The perfect product (in terms of profits) is one that gets people addicted. They keep coming back, and are only semi-conscious about the true cost.
They don’t want to do what addiction counselors call a “fearless inventory”, because it will lead to the conclusion that they are continuing to use “in the face of mounting consequences”.
They’d prefer to just keep on using. It’s fun. It’s a distraction from their problems. It’s a powerful tool for procrastination, speaking from my own experience. It’s stimulating and engaging and hard to putdown, and it’s entirely free. Isn’t it?
True cost analysis
A fearless inventory leads to a confrontation with the mounting consequences. There is a cost to the user, as an individual, and there is a cost to society (and still is). Here’s what Facebook is costing you:
1. Your privacy
2. Diversity of thought/information
Facebook has zero regard for privacy. A suspicious observer might even speculate that Facebook has a vendetta against privacy. Semi-conscious consumers don’t really care, though. What harm can be done? They’re just trying to make some money, right? That’s capitalism, right?
I shared my take on how privacy is 100% essential for free speech and diversity of thought in this post. The reality is that there is a mountain of harm being done by Big Tech's disregard for privacy.
But they’d prefer you to focus on the “free” part. They’d prefer you to just keep giving up your data, and to keep giving them your attention. After all, the more time you spend on their platform, the more time you spend exposed to info that they directly control.
Unbridled diversity of thought really isn’t good for business, as far as Facebook is concerned. That’s why “the narrative” on Facebook is being narrowed down more and more with every passing week.
In the meantime, by using their platform, you’re financing an already wealthy and influential company that has an apparent vendetta against privacy, free speech and, generally, autonomy.
Look, if it works for advertising, it works for any narrative they want to run. They have massive sway over public thought. Your autonomy is being slowly eroded. Your beliefs are the beliefs Facebook wants you to have.
Anytime you’re using Facebook, you’re missing out on something better. In this post, I shared some marketing insights to explain how social media, especially Facebook, is actually an inferior way to communicate --- particularly in the ways many (most?) users use it, and particularly for the things that many (most?) users use it for.

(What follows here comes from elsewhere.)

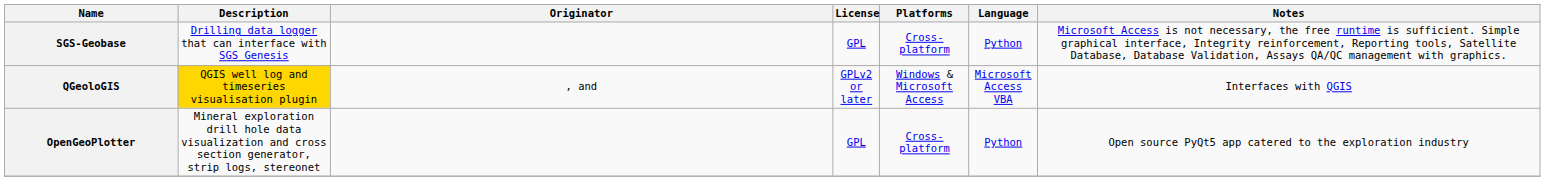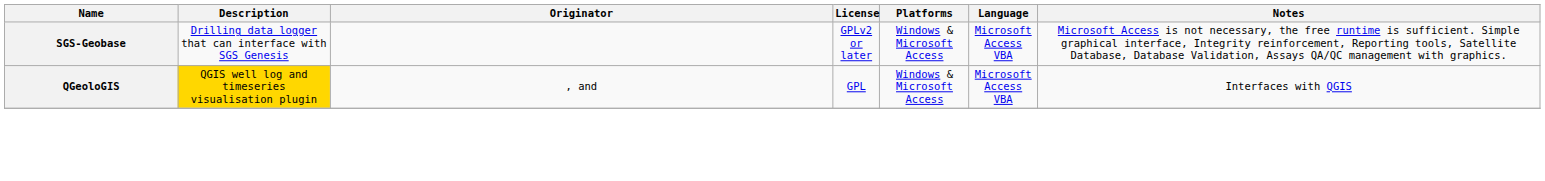SGS-Geobase | License: GPL -> GPLv2 or later
SGS-Geobase | Platforms: Cross-platform -> Windows & Microsoft Access
SGS-Geobase | Language: Python -> Microsoft Access VBA
QGeoloGIS | License: GPLv2 or later -> GPL
- row: OpenGeoPlotter | Mineral exploration drill hole data visualization and cross section generator, strip logs, stereonet | GPL | Cross-platform | Python | Open source PyQt5 app catered to the exploration industry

Communication experts suggest that well over 50% of communication is non-verbal. Further, a chunk of the verbal stuff is in things like pitch, tonality, tempo, etc. You’re not really “connecting” with others on Facebook. You’re just spending moments that could be used to obtain the authentic social experiences humans really need.
Life’s not getting any shorter. Your friends and family aren’t getting any younger. The problems you all face are waiting for you to come and grab them by the horns so you can wrestle them down and move on to the next stage of your life.
Social media is just distracting you from all that’s important. And this, in turn, seems to be turning our society into an ever more anti-social one. Platforms like Facebook breed
Is free ever free?
My assessment is that Facebook is worth exactly as much as you pay for it --- nothing. And it can be argued that its worth less than nothing.
However, there are free products that are funded in more creative, less predatory ways --- even social media platforms, like the ones we’ve aggregated here.
There’s open source tools, funded by donation, like Libre Office (which was used to put this post together--- shoutout to Libre). Beware that some free tools are not-so-open source and some of those “donations” come from governments --- so that’s something to be conscious of.
Don’t get another Eff for Effort. Do a little digging. It really isn’t that hard to find out where the money is coming from.
The main point here is that one should always assess the true cost of any bargain they make. There is no free lunch, only unseen costs. It may well be a cost you are willing to pay, but before you decide that, you ought to thoroughly understand the profit model.